By Dylan Bushell-Embling
Tuesday, 28 April, 2020



AIIA endorses government's COVID-19 tracing app

The Australian Information Industry Association (AIIA) has thrown its support behind the federal government’s new COVID-19 tracing app following a detailed briefing on its inner workings.

The association was given an exclusive briefing into the technology behind the app by Minister for Government Services Stuart Robert, Digital Transformation Agency CEO Randall Brugeaud and ASCS head Rachel Noble.

AIIA CEO Ron Gauci said the briefing has satisfied the industry body that the cybersecurity protections built into the app’s design are sufficient to protect Australians.

“Cybersecurity and online personal privacy is of paramount importance to all Australians and so is the health and safety of its citizens,” he said.

“Based on this detailed briefing and understanding that the app does not track your geo-location and that personal data and cybersecurity concerns have been designed into the app, the AIIA therefore supports the government tracing app and strongly recommends that all Australians download it.”

Gauci said the data will be able to give the government more confidence in considering relaxation of quarantine measures, and that encouraging Australians to engage with the app can help prevent the spread of the virus.

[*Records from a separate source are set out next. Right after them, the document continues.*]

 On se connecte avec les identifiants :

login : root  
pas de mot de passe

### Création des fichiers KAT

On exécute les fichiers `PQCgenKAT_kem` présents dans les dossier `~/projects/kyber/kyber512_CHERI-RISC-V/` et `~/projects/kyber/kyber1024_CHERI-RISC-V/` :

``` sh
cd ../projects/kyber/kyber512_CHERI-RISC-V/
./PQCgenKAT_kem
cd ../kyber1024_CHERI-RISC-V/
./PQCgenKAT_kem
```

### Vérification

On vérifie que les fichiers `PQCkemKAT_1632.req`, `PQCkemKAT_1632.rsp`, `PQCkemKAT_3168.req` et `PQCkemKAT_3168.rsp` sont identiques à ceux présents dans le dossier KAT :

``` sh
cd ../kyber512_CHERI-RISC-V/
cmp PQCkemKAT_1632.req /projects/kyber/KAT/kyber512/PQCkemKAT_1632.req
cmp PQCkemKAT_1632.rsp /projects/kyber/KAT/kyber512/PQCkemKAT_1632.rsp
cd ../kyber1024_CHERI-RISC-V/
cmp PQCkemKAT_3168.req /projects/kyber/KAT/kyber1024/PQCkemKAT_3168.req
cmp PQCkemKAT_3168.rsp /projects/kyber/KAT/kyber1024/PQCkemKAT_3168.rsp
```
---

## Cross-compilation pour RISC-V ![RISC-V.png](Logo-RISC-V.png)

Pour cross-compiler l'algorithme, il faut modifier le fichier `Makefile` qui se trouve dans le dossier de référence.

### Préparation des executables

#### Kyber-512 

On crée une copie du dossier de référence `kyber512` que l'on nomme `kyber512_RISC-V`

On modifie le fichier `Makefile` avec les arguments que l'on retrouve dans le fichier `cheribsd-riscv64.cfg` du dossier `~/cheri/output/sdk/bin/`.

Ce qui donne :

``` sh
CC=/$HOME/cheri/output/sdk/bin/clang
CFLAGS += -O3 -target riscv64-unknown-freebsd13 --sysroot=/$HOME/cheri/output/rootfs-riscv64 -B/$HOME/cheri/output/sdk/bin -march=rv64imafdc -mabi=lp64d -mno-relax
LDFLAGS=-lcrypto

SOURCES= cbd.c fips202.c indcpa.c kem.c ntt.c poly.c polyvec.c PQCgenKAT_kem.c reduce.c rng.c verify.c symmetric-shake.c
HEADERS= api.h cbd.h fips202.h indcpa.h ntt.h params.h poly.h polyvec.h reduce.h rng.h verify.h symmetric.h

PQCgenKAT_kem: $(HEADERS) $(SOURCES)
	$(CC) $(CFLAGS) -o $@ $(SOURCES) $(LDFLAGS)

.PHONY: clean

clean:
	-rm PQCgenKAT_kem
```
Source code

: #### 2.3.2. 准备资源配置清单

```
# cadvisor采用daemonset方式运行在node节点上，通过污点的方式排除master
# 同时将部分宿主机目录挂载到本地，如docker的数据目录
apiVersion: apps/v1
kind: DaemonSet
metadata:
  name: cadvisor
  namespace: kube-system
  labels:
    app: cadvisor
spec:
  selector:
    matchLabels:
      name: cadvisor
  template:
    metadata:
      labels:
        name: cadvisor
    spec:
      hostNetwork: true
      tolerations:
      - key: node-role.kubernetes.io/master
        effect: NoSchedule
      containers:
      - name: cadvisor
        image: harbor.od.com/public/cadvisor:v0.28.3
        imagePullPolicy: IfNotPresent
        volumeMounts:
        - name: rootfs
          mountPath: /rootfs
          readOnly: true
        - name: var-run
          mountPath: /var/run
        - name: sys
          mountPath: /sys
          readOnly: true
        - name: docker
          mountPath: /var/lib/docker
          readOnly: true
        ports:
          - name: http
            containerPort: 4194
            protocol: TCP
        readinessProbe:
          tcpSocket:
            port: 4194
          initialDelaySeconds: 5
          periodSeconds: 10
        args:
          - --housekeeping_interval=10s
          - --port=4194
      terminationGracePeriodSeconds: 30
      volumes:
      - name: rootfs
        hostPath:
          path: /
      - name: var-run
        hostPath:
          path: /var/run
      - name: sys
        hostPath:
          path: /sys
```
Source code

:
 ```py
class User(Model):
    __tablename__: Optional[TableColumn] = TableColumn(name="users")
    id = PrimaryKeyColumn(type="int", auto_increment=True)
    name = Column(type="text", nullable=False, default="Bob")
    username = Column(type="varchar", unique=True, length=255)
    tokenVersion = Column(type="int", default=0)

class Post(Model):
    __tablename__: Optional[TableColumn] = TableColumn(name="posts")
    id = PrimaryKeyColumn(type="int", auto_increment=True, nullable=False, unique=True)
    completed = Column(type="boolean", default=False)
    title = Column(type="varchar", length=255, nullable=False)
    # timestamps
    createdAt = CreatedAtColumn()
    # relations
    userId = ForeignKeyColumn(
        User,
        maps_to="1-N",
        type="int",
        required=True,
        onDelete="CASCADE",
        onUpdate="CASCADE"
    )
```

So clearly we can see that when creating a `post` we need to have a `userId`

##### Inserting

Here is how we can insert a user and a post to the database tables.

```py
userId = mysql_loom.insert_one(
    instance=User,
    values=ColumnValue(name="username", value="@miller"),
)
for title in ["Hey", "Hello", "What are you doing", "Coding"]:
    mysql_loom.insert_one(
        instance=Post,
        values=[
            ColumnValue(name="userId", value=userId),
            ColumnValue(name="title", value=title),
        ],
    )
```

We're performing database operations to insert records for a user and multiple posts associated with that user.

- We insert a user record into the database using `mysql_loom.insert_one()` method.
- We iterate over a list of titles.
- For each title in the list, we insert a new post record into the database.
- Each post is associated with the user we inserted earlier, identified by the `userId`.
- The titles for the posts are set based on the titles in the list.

“By encouraging all Australians to engage with the app, we can support state health contact tracing teams to help identify community clusters and secondary spread of the COVID-19 now we have flattened the curve,” he said.

The COVID-19 tracing app, available for both Android and iOS, uses Bluetooth to interact with other users in a certain distance, sending key codes anonymously. Users testing positive for COVID-19 update their status on the app, alerting all users if they have come in contact with the infected user in the past 14 days.

AIIA Chair and Deloitte Australia Chief Strategy & Innovation Officer, Deloitte Australia Robert Hillard said this demonstrates the role digital technology has to play in advancing medical containment.

“In the absence of a medical vaccine, you could think about contact tracing as a digital vaccine, with our contact data being the virtual antibodies,” he said.